ただしラストに関してはちょっと好みが分かれると思います。

おちばれ

教会の修理が終わる頃にはすっかり神父に夢中で、
もういいと言われても来る気満々の外科医がかわいいです。
初めてできたお友達に付きまとう男の子みたいだった。

悩める主人公を、神父がバイクで連れ出して
自分のとっておきの丘に連れてきてあげるところ、
ロマンチックでした。

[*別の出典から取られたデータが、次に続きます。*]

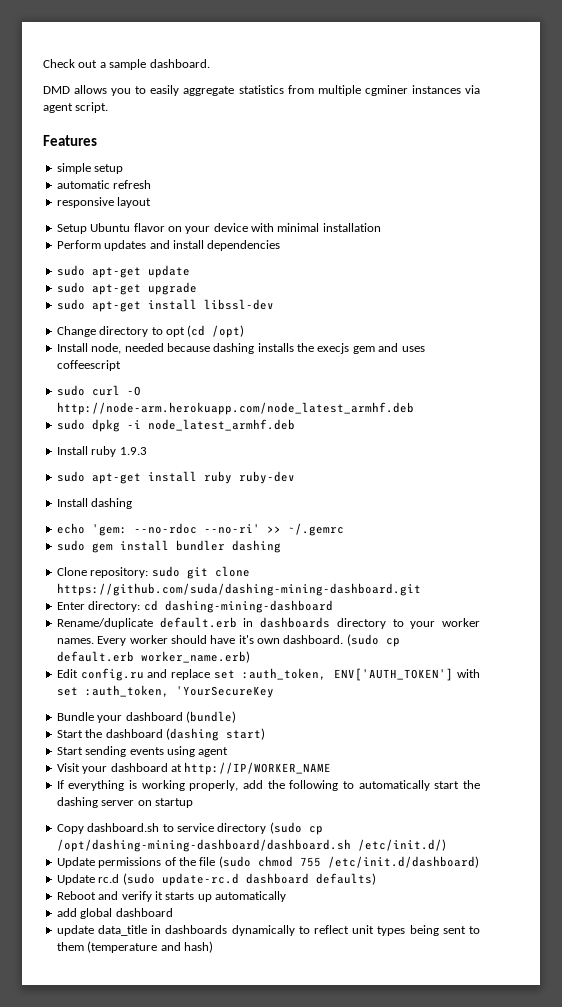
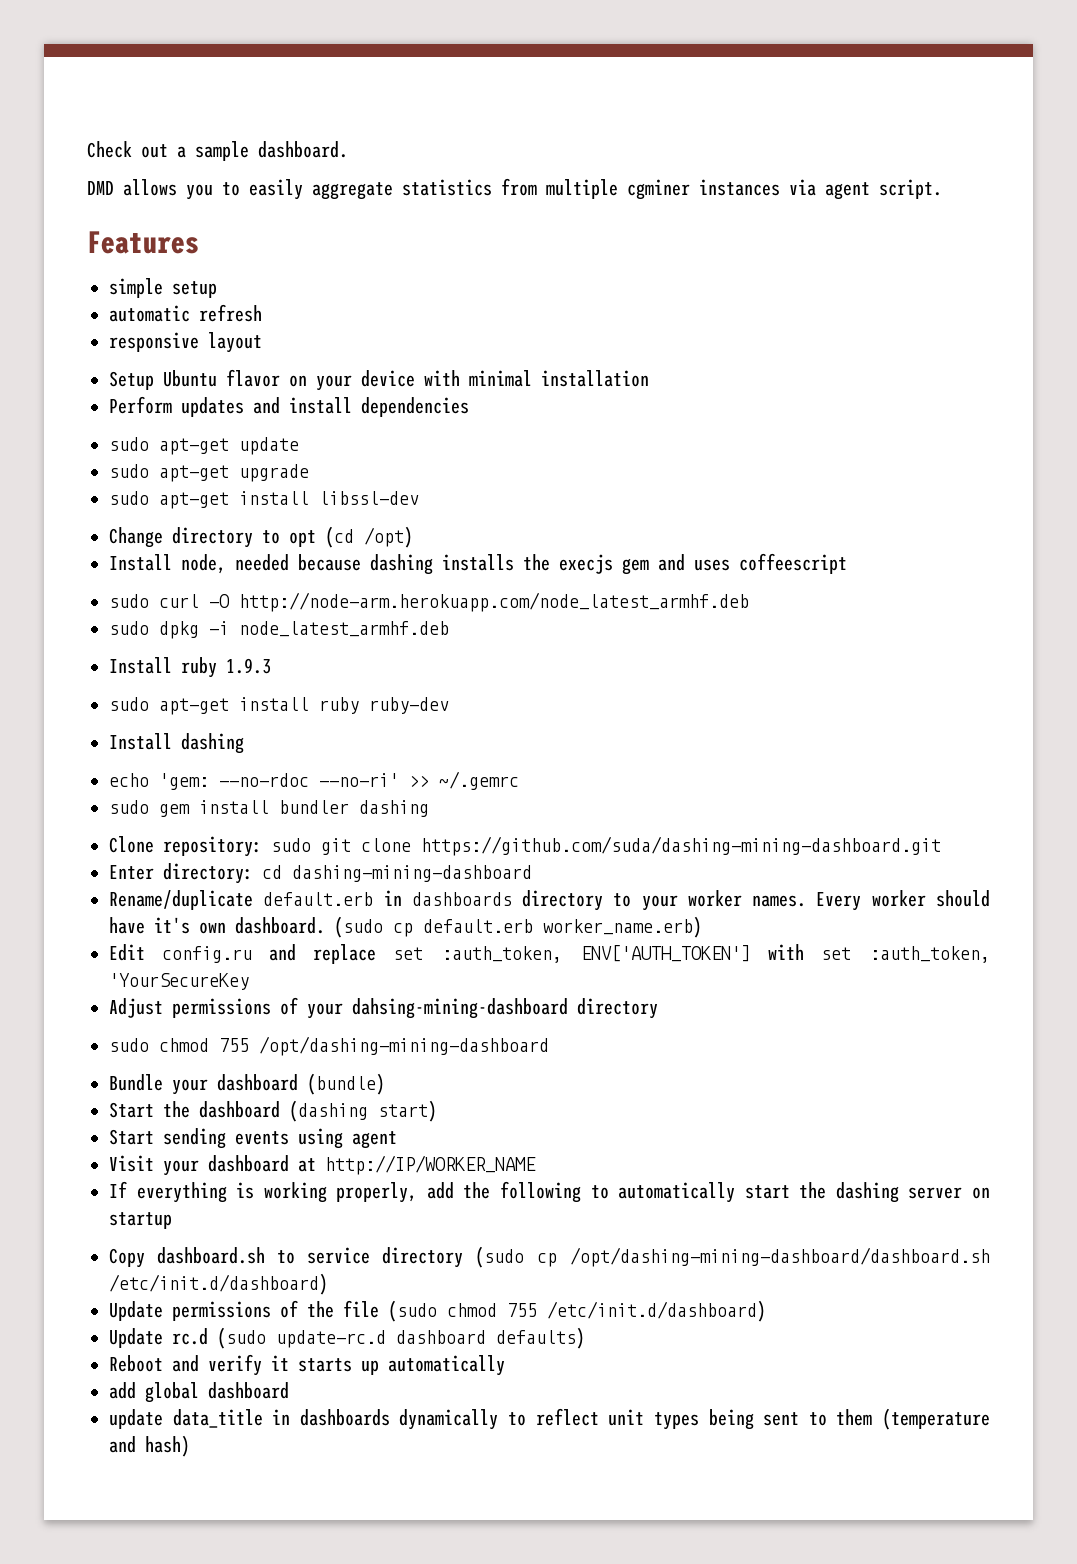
(274, 692) none -> [109,997,658,1019] [109,1036,549,1056] // Adjust permissions of your dahsing-mining-dashboard directory // sudo chmod 755 /opt/dashing-mining-dashboard
[357,839,446,851] /etc/init.d/) -> [109,1273,328,1295] /etc/init.d/dashboard)

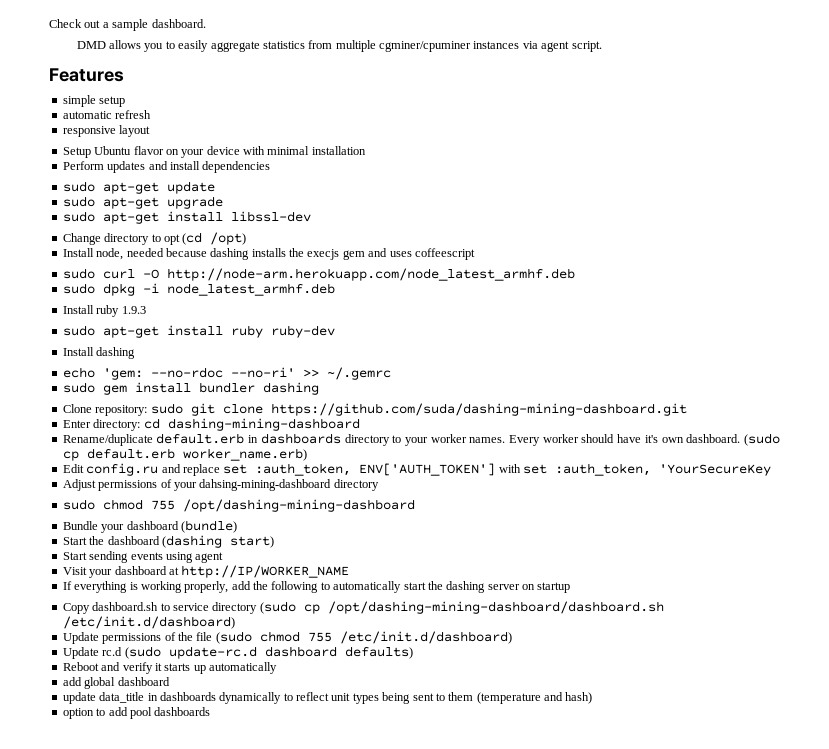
[627,179,690,200] cgminer -> [379,41,472,52] cgminer/cpuminer
(190, 1446) none -> [62,707,211,719] // option to add pool dashboards

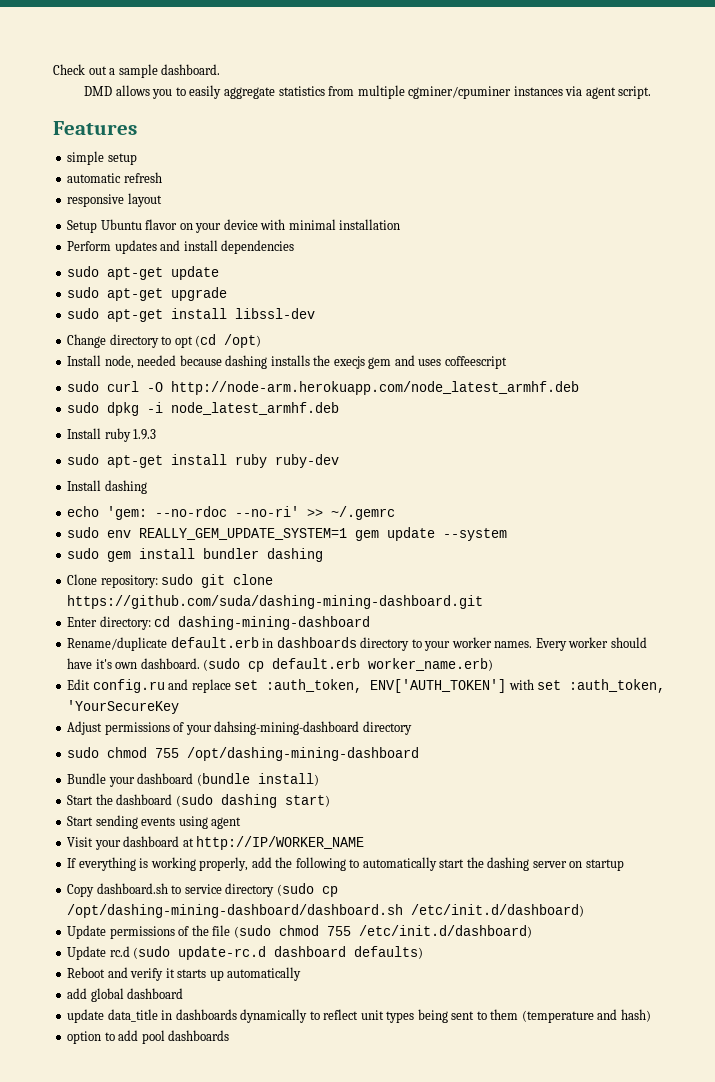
(391, 373) none -> [67,527,508,541] // sudo env REALLY_GEM_UPDATE_SYSTEM=1 gem update --system
[180,520,237,533] (bundle) -> [196,773,319,786] (bundle install)
[161,535,222,548] (dashing -> [175,794,277,808] (sudo dashing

あんなん惚れてまうやろ。

外科医がこれまでの傲慢のツケが来て、
結構散々な目に遭うんですが、
私からするとそこまで酷い事をしていたようには見えず、
たとえばクズ度で言えば「二ツ星の料理人」の主人公などは
外科医の5倍くらいクズなのに周囲皆から愛されて
成功しているので、そんなに外科医の事叩かなくても…
って思いました。

1つ、うーんって思ったのは、
イタリア映画なので、時々ギャグセンスにぎょっとします。
特に主人公が神父に接触するため偽の家族を仕立てるところ、
娘婿が知的障害者の弟を演じるのですが、
私の感覚では完全にアウトで、ドン引きです。

ラストで梨が落ちたのを見て、
外科医が神父の言葉を思い出して笑っているのがよかったです。
どうなったかというシーンはあえて入れずに、
原っぱを歩く外科医を延々と映し続けるところもよかった。